Ana Sayfa > Popüler Yazılar > Diğer > Öykü Kurmak

Öykü Kurmak

Şükran Gölbaşı (Cömert)

O gün çok yorgundu, isteksizdi. Daha vizeleri okumadan final koşturmacası başlamıştı. Sabahları alışmadığı biçimde saatin alarmıyla uyanıyor, tüm gün sınavdan sınava koşturmaktan helak oluyordu bir süredir. Zaten dans dersleri de kabak tadı vermeye başlamıştı. Adımlarını beceriksizce hocanınkine uydurmaya çalışırken ruhu kırlarda dolanıyordu.
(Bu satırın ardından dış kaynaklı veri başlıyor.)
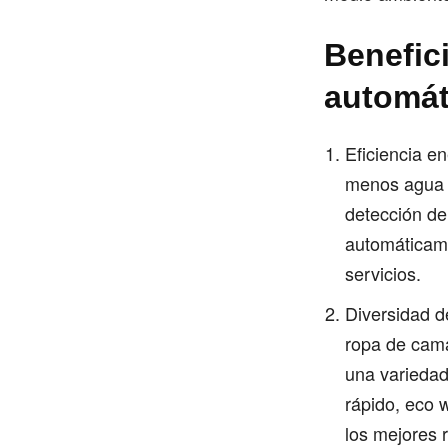
Benefic
automát
Eficiencia e
menos agua y
detección de
automáticame
servicios​.
Diversidad d
ropa de cama
una variedad
rápido, eco 
los mejores r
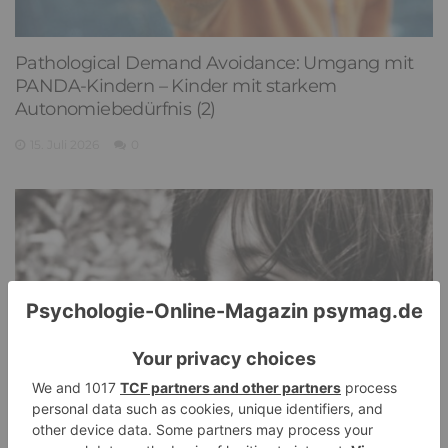
Pathological Demand Avoidance: Umgang mit
PANDA-Kindern – Kinder mit starkem
Autonomiebedürfnis (2)
15. Juli 2026
0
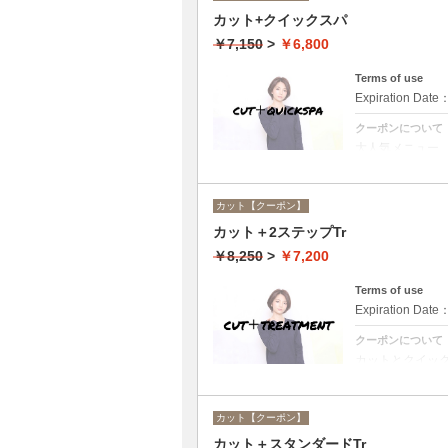
カット+クイックスパ
￥7,150
>
￥6,800
Terms of use
Expiration Date
クーポンについて
大人気メニュー
で頭皮の洗浄＆
カット【クーポン】
カット＋2ステップTr
￥8,250
>
￥7,200
Terms of use
Expiration Date
クーポンについて
カットとクイック
なし。
カット【クーポン】
カット＋スタンダードTr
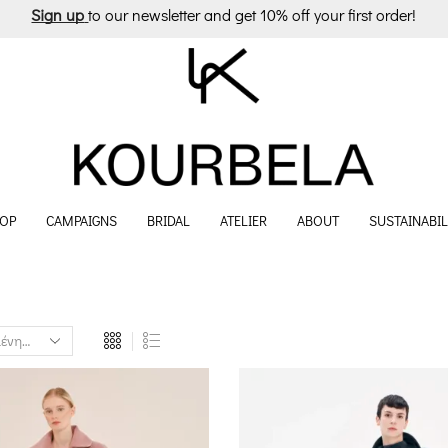
Sign up
to our newsletter and get 10% off your first order!
OP
CAMPAIGNS
BRIDAL
ATELIER
ABOUT
SUSTAINABIL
O gün, suratında her zaman bedbaht bir ifadeyle sanki ders süresince zorla orada tutuluyormuş gibi duran adamla dans ediyorlardı.  Öyle konuşmadan, kös kös ayaklarına baka baka... bir figürü 3-5 kez tekrarlaya tekrarlaya... Bir kadın kenara çekilmiş adamı bırakmasını bekliyor, bir diğeri ise her üçünü birden göz markajında tutuyordu. Velhasıl kıymetliydi adam, demek ki dans bilmeyen kadınlar ne kadar kıymetsizse, dans bilmeyen adamlar da tersine o kadar önemliydi, ya da şöyle denebilirdi -bedbaht ve dans bilmeyen adamlar daha çekiciydi- Ben bunu neden bilmiyorum, diye düşündü. Zaten hayat bilgisinden hep sınıfta kalıyordu, o öğrendikçe müfredat değişiyor, o hep hayat cahili olarak diğer kadınlar kadar becerikli olmayı bir türlü başaramıyordu.
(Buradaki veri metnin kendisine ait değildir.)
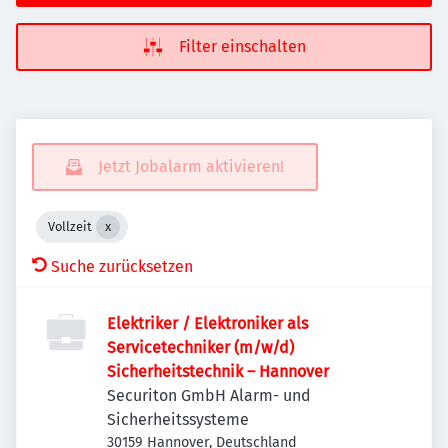
Filter einschalten
Jetzt Jobalarm aktivieren!
Vollzeit
Suche zurücksetzen
Elektriker / Elektroniker als
Servicetechniker (m/w/d)
Sicherheitstechnik – Hannover
Securiton GmbH Alarm- und
Sicherheitssysteme
30159 Hannover, Deutschland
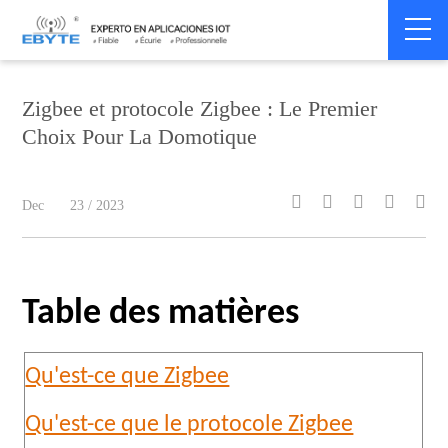
Home
>
Smart Home
>
Smart Home
Zigbee et protocole Zigbee : Le Premier
Choix Pour La Domotique





Dec
23 / 2023
Table des matières
Qu'est-ce que Zigbee
Qu'est-ce que le protocole Zigbee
Adam adımlarını o kadar iri atıyordu ki bir ara kendini ortaokulda olduğu gibi tren raylarının tahtaları üzerinde küçük adımlarını ayıra ayıra yürüyormuş gibi hissetti. Sanki karşıdan aniden tren gelebilirmiş gibi başını kaldırdı. Adamın suratı ifadesizdi, birden "ben kalmayacağım, gideceğim" dedi.  O da hiç düşünmeden "ben de, sıkıldım... beni de kapıya kadar bırakır mısınız?" dedi.
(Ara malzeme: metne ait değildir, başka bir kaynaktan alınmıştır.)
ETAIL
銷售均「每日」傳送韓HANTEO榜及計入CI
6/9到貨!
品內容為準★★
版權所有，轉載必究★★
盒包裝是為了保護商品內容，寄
Adam, çıkış kapısına yaklaşırken, kendisinden hiç beklemediği bir çabuklukla ama aynı bezgin ses tonuna sahte bir merak katmaya çalışarak, "Erken çıktığınıza göre şimdi ne yapacaksınız?" dedi. Bu tür soruların aslında içinde bir daveti saklayan zarf olduğunu bilecek kadar büyüktü artık, uzatılan zarfları şıkça çevirmeyi öğrendiği kadar bir şeylerin arkasına sığınmadan uzanıp alacak kadar da cesurdu. "Hiiç bir yere gidip çay içeceğim, gazetelerimi okuyacağım, kendime gelmeden eve gitmem" dedi. Adam "birlikte içelim o zaman, tabii isterseniz" diye karşılarken göz ucuyla da onu süzüyordu bezgin bezgin. Belli ki canı sıkılıyordu. İki canı sıkılan insan. İkisi de birbirini bir çay içimi de olsa ayartmaya çalışan iki karşı cinsten çok akşamın son evraklarını inceleyen vergi memurlarına benziyorlardı, asık suratlı, yorgun, bedbaht...

Dans etmeyi hiç becerememişti. Ayda yılda bir dans etmesi gerektiği ortamlarda bulunmuşsa, kimse gözlerini yakalayıp da "hadi" demesin diye masanın altına girecekmiş gibi süklüm püklüm olur, pisttekileri izlemeyi çok istediği halde çaresizce kendi ayaklarını izlerdi. Kevin başka bir kadınla giderken "o çok güzel dans ediyor" demişti. Demek ki güzel dans eden kadınlar adamları daha fazla hak ediyordu. Zaten Erman da dans bilmediğini duyunca tüm zerafetine halel gelmişçesine hayretler içinde "senin gibi bir kadııın...!" demişti. Demek ki benim gibi kadınların hepsi dans biliyordu. Bir ben böyle... ne gibi? Köylü gibi! Odun gibi!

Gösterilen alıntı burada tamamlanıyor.